Plötzlich ein Bild mehr in der Kunstausstellung: Nicht klauen – kleckern!
Beinahe wäre dieser Artikel nicht veröffentlicht worden. Warum? Der Autor war in allergrößter Versuchung, statt zu schreiben seine Staffelei herauszuholen und mit breitem Strich zu bemalen. Um dann, in seinem Übermut, sein „Kunstwerk“ in eine Ausstellung oder in ein Museum zu schmuggeln und dort frech aufzuhängen.
Plötzlich ein Bild mehr
Die Tat eines wahnsinnigen Redakteurs?

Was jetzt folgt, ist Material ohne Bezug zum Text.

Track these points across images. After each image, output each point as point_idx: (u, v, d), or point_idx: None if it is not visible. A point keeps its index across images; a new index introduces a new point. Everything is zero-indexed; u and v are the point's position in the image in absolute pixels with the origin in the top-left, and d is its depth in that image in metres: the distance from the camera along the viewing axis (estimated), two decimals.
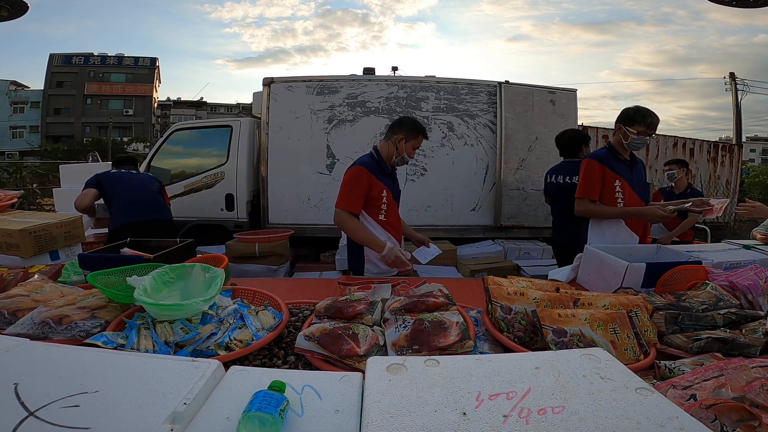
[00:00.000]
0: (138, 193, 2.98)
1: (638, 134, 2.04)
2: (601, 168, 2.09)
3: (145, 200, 2.97)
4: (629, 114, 2.07)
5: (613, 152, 2.14)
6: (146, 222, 2.86)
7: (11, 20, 4.31)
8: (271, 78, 4.12)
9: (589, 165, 2.13)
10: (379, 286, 1.31)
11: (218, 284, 1.10)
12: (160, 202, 3.09)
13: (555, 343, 0.95)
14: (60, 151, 21.71)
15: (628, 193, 2.10)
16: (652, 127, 2.04)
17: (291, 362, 0.99)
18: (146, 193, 3.03)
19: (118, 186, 2.95)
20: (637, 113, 2.05)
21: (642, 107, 2.07)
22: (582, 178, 2.15)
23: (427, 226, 4.20)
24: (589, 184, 2.12)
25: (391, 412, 0.58)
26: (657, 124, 2.06)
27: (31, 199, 9.58)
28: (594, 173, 2.10)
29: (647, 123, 2.03)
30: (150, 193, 3.05)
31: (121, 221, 2.82)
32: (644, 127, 2.03)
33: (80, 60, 32.38)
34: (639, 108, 2.07)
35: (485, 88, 4.21)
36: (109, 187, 2.93)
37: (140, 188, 3.02)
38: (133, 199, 2.92)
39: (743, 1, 4.05)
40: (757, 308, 1.22)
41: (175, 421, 0.58)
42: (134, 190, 2.98)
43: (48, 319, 1.00)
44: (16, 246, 1.72)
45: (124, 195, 2.92)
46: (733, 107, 13.21)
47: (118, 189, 2.93)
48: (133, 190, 2.97)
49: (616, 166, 2.11)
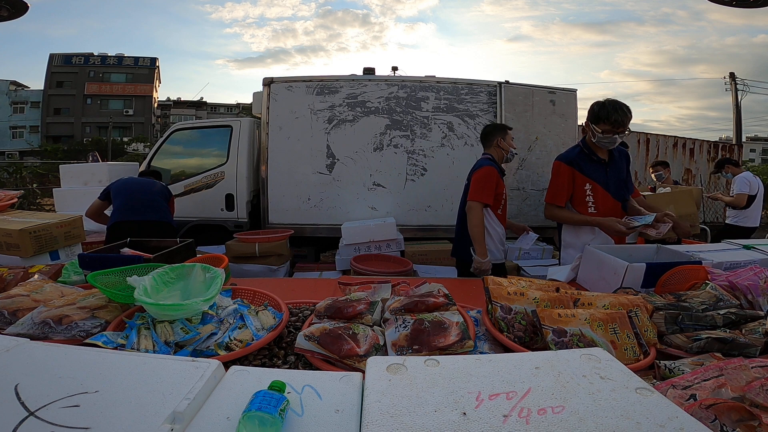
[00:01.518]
0: (137, 194, 3.04)
1: (603, 133, 1.87)
2: (570, 171, 1.97)
3: (143, 201, 3.02)
4: (594, 111, 1.91)
5: (586, 152, 1.99)
6: (142, 222, 2.89)
7: (11, 20, 4.31)
8: (271, 78, 4.12)
9: (557, 168, 2.02)
10: (379, 286, 1.31)
11: (218, 284, 1.10)
12: (160, 205, 3.12)
13: (555, 343, 0.95)
14: (60, 151, 21.71)
15: (601, 195, 1.97)
16: (618, 124, 1.85)
17: (291, 362, 0.99)
18: (145, 194, 3.07)
19: (121, 189, 3.07)
20: (601, 110, 1.88)
21: (610, 102, 1.89)
22: (550, 181, 2.06)
23: (427, 226, 4.20)
24: (555, 188, 2.01)
25: (391, 412, 0.58)
26: (625, 120, 1.86)
27: (31, 199, 9.56)
28: (561, 177, 1.99)
29: (612, 120, 1.84)
30: (149, 194, 3.09)
31: (115, 219, 2.91)
32: (609, 125, 1.85)
33: (80, 60, 32.36)
34: (605, 103, 1.89)
35: (485, 88, 4.20)
36: (114, 192, 3.06)
37: (140, 190, 3.09)
38: (132, 199, 2.99)
39: (743, 0, 4.05)
40: (756, 308, 1.22)
41: (175, 420, 0.58)
42: (134, 191, 3.06)
43: (48, 319, 1.00)
44: (16, 246, 1.72)
45: (123, 196, 3.01)
46: (733, 107, 13.21)
47: (120, 192, 3.05)
48: (133, 191, 3.06)
49: (587, 167, 1.97)
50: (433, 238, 4.13)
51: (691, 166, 8.07)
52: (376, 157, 4.12)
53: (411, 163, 4.15)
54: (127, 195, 3.01)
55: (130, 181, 3.19)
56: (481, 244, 2.23)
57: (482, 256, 2.23)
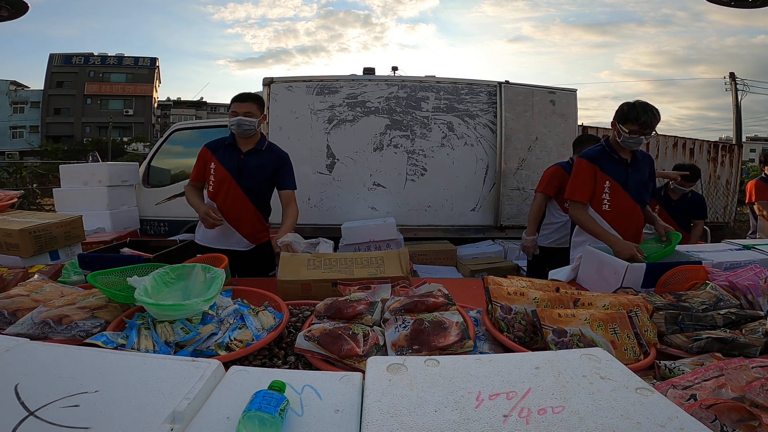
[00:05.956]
0: None
1: (630, 133, 1.87)
2: (592, 168, 1.98)
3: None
4: (623, 111, 1.91)
5: (608, 150, 2.00)
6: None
7: (11, 20, 4.31)
8: (271, 78, 4.12)
9: (579, 165, 2.02)
10: (379, 287, 1.30)
11: (218, 284, 1.10)
12: None
13: (555, 343, 0.95)
14: (60, 151, 21.70)
15: (619, 195, 1.97)
16: (646, 126, 1.86)
17: (291, 362, 0.99)
18: None
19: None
20: (630, 110, 1.88)
21: (639, 103, 1.90)
22: (571, 178, 2.05)
23: (427, 226, 4.20)
24: (577, 184, 2.00)
25: (391, 412, 0.58)
26: (653, 122, 1.87)
27: (31, 199, 9.56)
28: (584, 172, 1.98)
29: (640, 122, 1.85)
30: None
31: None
32: (637, 126, 1.86)
33: (80, 60, 32.34)
34: (635, 104, 1.90)
35: (485, 88, 4.20)
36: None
37: None
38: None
39: (742, 1, 4.05)
40: (757, 308, 1.22)
41: (175, 420, 0.58)
42: None
43: (48, 319, 1.00)
44: (16, 246, 1.72)
45: None
46: (733, 107, 13.20)
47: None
48: None
49: (608, 165, 1.97)
50: (433, 238, 4.14)
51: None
52: (376, 157, 4.12)
53: (411, 163, 4.15)
54: None
55: None
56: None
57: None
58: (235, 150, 2.14)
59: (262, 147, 2.18)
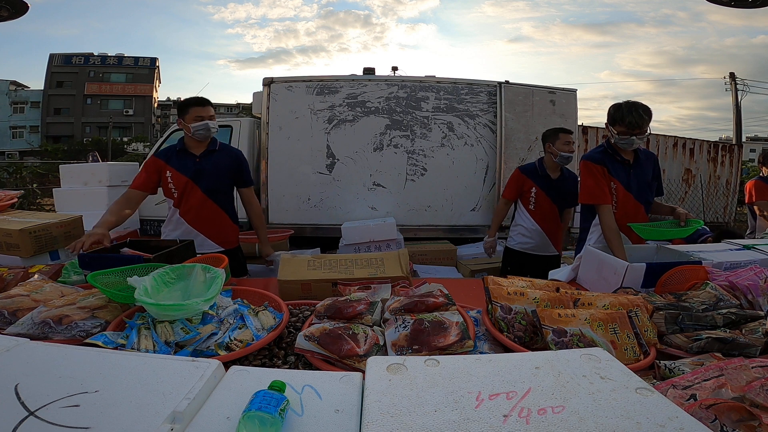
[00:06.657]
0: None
1: (619, 135, 1.85)
2: (602, 169, 1.95)
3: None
4: (611, 112, 1.89)
5: (610, 152, 1.97)
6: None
7: (11, 20, 4.31)
8: (271, 78, 4.12)
9: (587, 167, 1.96)
10: (378, 287, 1.30)
11: (218, 284, 1.10)
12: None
13: (555, 343, 0.95)
14: (60, 151, 21.72)
15: (623, 195, 1.96)
16: (633, 126, 1.81)
17: (291, 362, 0.99)
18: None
19: None
20: (616, 112, 1.85)
21: (625, 104, 1.86)
22: (581, 182, 1.99)
23: (427, 226, 4.20)
24: (592, 188, 1.93)
25: (391, 412, 0.58)
26: (641, 122, 1.82)
27: (31, 199, 9.57)
28: (596, 174, 1.93)
29: (626, 122, 1.82)
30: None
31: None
32: (624, 127, 1.83)
33: (80, 60, 32.34)
34: (621, 105, 1.86)
35: (485, 88, 4.21)
36: None
37: None
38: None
39: (742, 1, 4.05)
40: (757, 308, 1.22)
41: (175, 420, 0.58)
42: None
43: (48, 319, 1.00)
44: (16, 246, 1.72)
45: None
46: (733, 107, 13.19)
47: None
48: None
49: (612, 166, 1.95)
50: (433, 238, 4.14)
51: (691, 166, 8.07)
52: (376, 157, 4.13)
53: (411, 163, 4.16)
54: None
55: None
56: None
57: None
58: (188, 155, 2.13)
59: (215, 147, 2.18)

Eher eine Nachahmungstat. In der Bundeskunsthalle Bonn wurde die Ausstellung „Wer wir sind“ abgebaut. Dabei mussten die Kuratoren feststellen: Es gibt ein Bild zu viel. Die Künstlerin Danai Emmanouilidis hatte ein kleines Frauenbildnis irgendwie in die Bundeskunsthalle gebracht und dort platziert. Keiner hat’s bemerkt, keinen hat’s gestört.
Joachim Huber hat eine Idee, wie eine Ausstellung in Berlin um eine Attraktion reicher werden könnte.
Auch in Berlin/Brandenburg werden Pinsel geschwungen, es ist davon auszugehen, dass Fernsehmaler Bob Ross in dieser Region zahlreiche Fans gefunden hat. Mit breitem Pinselstrich und ebensolchem Lächeln hatte der US-Amerikaner in seiner Fernsehkarriere an die 12.000 Bilder mit sehr beruhigenden Landschaftsmotiven gefertigt. Für jedes Bild brauchte er gerade mal 25 Minuten Sendezeit.
Wer (zu Recht) daran zweifelt, dass die Bob-Ross-Epigonen mit den Größen der Kunstgeschichte und aktueller Großkunst mithalten können, der sei an folgende Guerilla-Aktion erinnert. Im September 2021 hatte der dänische Künstler Jens Haaning zwei leere Bilderrahmen im Kunstmuseum Aalborg abgeliefert.
Der Künstler war beauftragt worden, für die Ausstellung „Work it out“ zwei seiner Bilder zu rekonstruieren. Die Bezahlung hielt Haaning für krass armselig, schlichtweg beleidigend. Also kassierte er das Honroar und schickte leere Bilderrahmen ins Museum. Ironische Konsequenz: Durch seine Aktion konnte Jens Haaning Aufmerksamkeit für seine Kunst generieren. Ein leerer Rahmen hat enorme Assoziationskraft.
Die Situation vieler bildender Künstlerinnen und Künstler in Berlin ist bedrängend, oft eine prekäre Existenzform. Also: die Edvard-Munch-Schau in der Berlinischen Galerie entweder mit einem leeren Rahmen verrätseln oder um den eigenen „Schrei“ ergänzen.